**INSTRUCTIONS:**
- 1) Reproduce the computer parts price database text word for word.
- 2) From the rows, copy out only the part that opens with the line containing "- [ ] 16. Create" and closes with the line containing "- Validate output", including both of those lines.

Project is not maintained anymore and probably will never be again. Whole python code used for data scrapping is pasted into a notebook attached to this project. I'm sorry for the inconvenience.
Context
Data warehouse has been created as a University project throughout 3 months (march - may 2018).
I haven't find any useful databases containing historical prices of many computer parts (CPUs, GPUs and RAMs), so I had to web scrap it from web prices comparison engines:
For webscrapping I've used Python with BeautifulSoup
library as well as PCPartPicker-API
.
Stuff that I'd like to add but I have no time to do it:
- Compare RAM prices with raising demand for memory chips in smartphones industry and Data Centers for cloud computing
- Scrap more price comparison engines
- Add new dimension for
DIM_PROD_GPU
-> Series
. I've made it too shallow and my analysis wasn't so great, additional step between Manufacturer
and Product Name
would make it easier for analytics.
Content
Database contains data about:
- 15 most popular cryptocurrencies and their rates
- 1664 CPU Products
- 2054 GPU Products
- 3706 RAM Products
- 6 000 000+ records containing products historical prices
Acknowledgements
Few redditers who helped me to find some libraries and datasets to get inspired with.

**AVAILABLE RECORDS:**
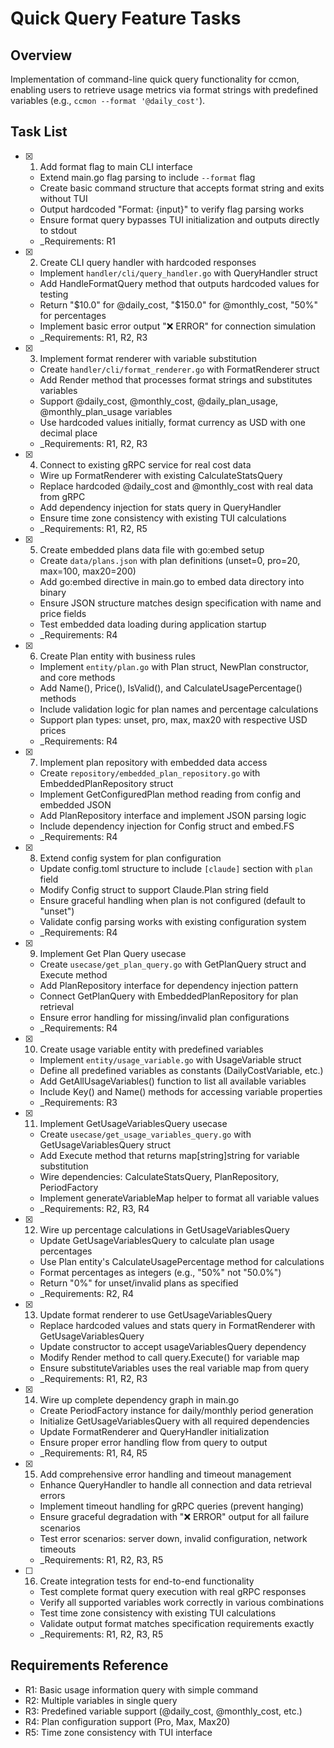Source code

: # Quick Query Feature Tasks

## Overview
Implementation of command-line quick query functionality for ccmon, enabling users to retrieve usage metrics via format strings with predefined variables (e.g., `ccmon --format '@daily_cost'`).

## Task List

- [x] 1. Add format flag to main CLI interface
  - Extend main.go flag parsing to include `--format` flag
  - Create basic command structure that accepts format string and exits without TUI
  - Output hardcoded "Format: {input}" to verify flag parsing works
  - Ensure format query bypasses TUI initialization and outputs directly to stdout
  - _Requirements: R1

- [x] 2. Create CLI query handler with hardcoded responses
  - Implement `handler/cli/query_handler.go` with QueryHandler struct
  - Add HandleFormatQuery method that outputs hardcoded values for testing
  - Return "$10.0" for @daily_cost, "$150.0" for @monthly_cost, "50%" for percentages
  - Implement basic error output "❌ ERROR" for connection simulation
  - _Requirements: R1, R2, R3

- [x] 3. Implement format renderer with variable substitution
  - Create `handler/cli/format_renderer.go` with FormatRenderer struct
  - Add Render method that processes format strings and substitutes variables
  - Support @daily_cost, @monthly_cost, @daily_plan_usage, @monthly_plan_usage variables
  - Use hardcoded values initially, format currency as USD with one decimal place
  - _Requirements: R1, R2, R3

- [x] 4. Connect to existing gRPC service for real cost data
  - Wire up FormatRenderer with existing CalculateStatsQuery
  - Replace hardcoded @daily_cost and @monthly_cost with real data from gRPC
  - Add dependency injection for stats query in QueryHandler
  - Ensure time zone consistency with existing TUI calculations
  - _Requirements: R1, R2, R5

- [x] 5. Create embedded plans data file with go:embed setup
  - Create `data/plans.json` with plan definitions (unset=0, pro=20, max=100, max20=200)
  - Add go:embed directive in main.go to embed data directory into binary
  - Ensure JSON structure matches design specification with name and price fields
  - Test embedded data loading during application startup
  - _Requirements: R4

- [x] 6. Create Plan entity with business rules
  - Implement `entity/plan.go` with Plan struct, NewPlan constructor, and core methods
  - Add Name(), Price(), IsValid(), and CalculateUsagePercentage() methods
  - Include validation logic for plan names and percentage calculations
  - Support plan types: unset, pro, max, max20 with respective USD prices
  - _Requirements: R4

- [x] 7. Implement plan repository with embedded data access
  - Create `repository/embedded_plan_repository.go` with EmbeddedPlanRepository struct
  - Implement GetConfiguredPlan method reading from config and embedded JSON
  - Add PlanRepository interface and implement JSON parsing logic
  - Include dependency injection for Config struct and embed.FS
  - _Requirements: R4

- [x] 8. Extend config system for plan configuration
  - Update config.toml structure to include `[claude]` section with `plan` field
  - Modify Config struct to support Claude.Plan string field
  - Ensure graceful handling when plan is not configured (default to "unset")
  - Validate config parsing works with existing configuration system
  - _Requirements: R4

- [x] 9. Implement Get Plan Query usecase
  - Create `usecase/get_plan_query.go` with GetPlanQuery struct and Execute method
  - Add PlanRepository interface for dependency injection pattern
  - Connect GetPlanQuery with EmbeddedPlanRepository for plan retrieval
  - Ensure error handling for missing/invalid plan configurations
  - _Requirements: R4

- [x] 10. Create usage variable entity with predefined variables
  - Implement `entity/usage_variable.go` with UsageVariable struct
  - Define all predefined variables as constants (DailyCostVariable, etc.)
  - Add GetAllUsageVariables() function to list all available variables
  - Include Key() and Name() methods for accessing variable properties
  - _Requirements: R3

- [x] 11. Implement GetUsageVariablesQuery usecase
  - Create `usecase/get_usage_variables_query.go` with GetUsageVariablesQuery struct
  - Add Execute method that returns map[string]string for variable substitution
  - Wire dependencies: CalculateStatsQuery, PlanRepository, PeriodFactory
  - Implement generateVariableMap helper to format all variable values
  - _Requirements: R2, R3, R4

- [x] 12. Wire up percentage calculations in GetUsageVariablesQuery
  - Update GetUsageVariablesQuery to calculate plan usage percentages
  - Use Plan entity's CalculateUsagePercentage method for calculations
  - Format percentages as integers (e.g., "50%" not "50.0%")
  - Return "0%" for unset/invalid plans as specified
  - _Requirements: R2, R4

- [x] 13. Update format renderer to use GetUsageVariablesQuery
  - Replace hardcoded values and stats query in FormatRenderer with GetUsageVariablesQuery
  - Update constructor to accept usageVariablesQuery dependency
  - Modify Render method to call query.Execute() for variable map
  - Ensure substituteVariables uses the real variable map from query
  - _Requirements: R1, R2, R3

- [x] 14. Wire up complete dependency graph in main.go
  - Create PeriodFactory instance for daily/monthly period generation
  - Initialize GetUsageVariablesQuery with all required dependencies
  - Update FormatRenderer and QueryHandler initialization
  - Ensure proper error handling flow from query to output
  - _Requirements: R1, R4, R5

- [x] 15. Add comprehensive error handling and timeout management
  - Enhance QueryHandler to handle all connection and data retrieval errors
  - Implement timeout handling for gRPC queries (prevent hanging)
  - Ensure graceful degradation with "❌ ERROR" output for all failure scenarios
  - Test error scenarios: server down, invalid configuration, network timeouts
  - _Requirements: R1, R2, R3, R5

- [ ] 16. Create integration tests for end-to-end functionality
  - Test complete format query execution with real gRPC responses
  - Verify all supported variables work correctly in various combinations
  - Test time zone consistency with existing TUI calculations
  - Validate output format matches specification requirements exactly
  - _Requirements: R1, R2, R3, R5

## Requirements Reference
- R1: Basic usage information query with simple command
- R2: Multiple variables in single query
- R3: Predefined variable support (@daily_cost, @monthly_cost, etc.)
- R4: Plan configuration support (Pro, Max, Max20)
- R5: Time zone consistency with TUI interface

**TASK-BY-TASK OUTPUTS:**
- 1)
Project is not maintained anymore and probably will never be again. Whole python code used for data scrapping is pasted into a notebook attached to this project. I'm sorry for the inconvenience.
Context
Data warehouse has been created as a University project throughout 3 months (march - may 2018).
I haven't find any useful databases containing historical prices of many computer parts (CPUs, GPUs and RAMs), so I had to web scrap it from web prices comparison engines:
For webscrapping I've used Python with BeautifulSoup
library as well as PCPartPicker-API
.
Stuff that I'd like to add but I have no time to do it:
- Compare RAM prices with raising demand for memory chips in smartphones industry and Data Centers for cloud computing
- Scrap more price comparison engines
- Add new dimension for
DIM_PROD_GPU
-> Series
. I've made it too shallow and my analysis wasn't so great, additional step between Manufacturer
and Product Name
would make it easier for analytics.
Content
Database contains data about:
- 15 most popular cryptocurrencies and their rates
- 1664 CPU Products
- 2054 GPU Products
- 3706 RAM Products
- 6 000 000+ records containing products historical prices
Acknowledgements
Few redditers who helped me to find some libraries and datasets to get inspired with.

- 2)
- [ ] 16. Create integration tests for end-to-end functionality
  - Test complete format query execution with real gRPC responses
  - Verify all supported variables work correctly in various combinations
  - Test time zone consistency with existing TUI calculations
  - Validate output format matches specification requirements exactly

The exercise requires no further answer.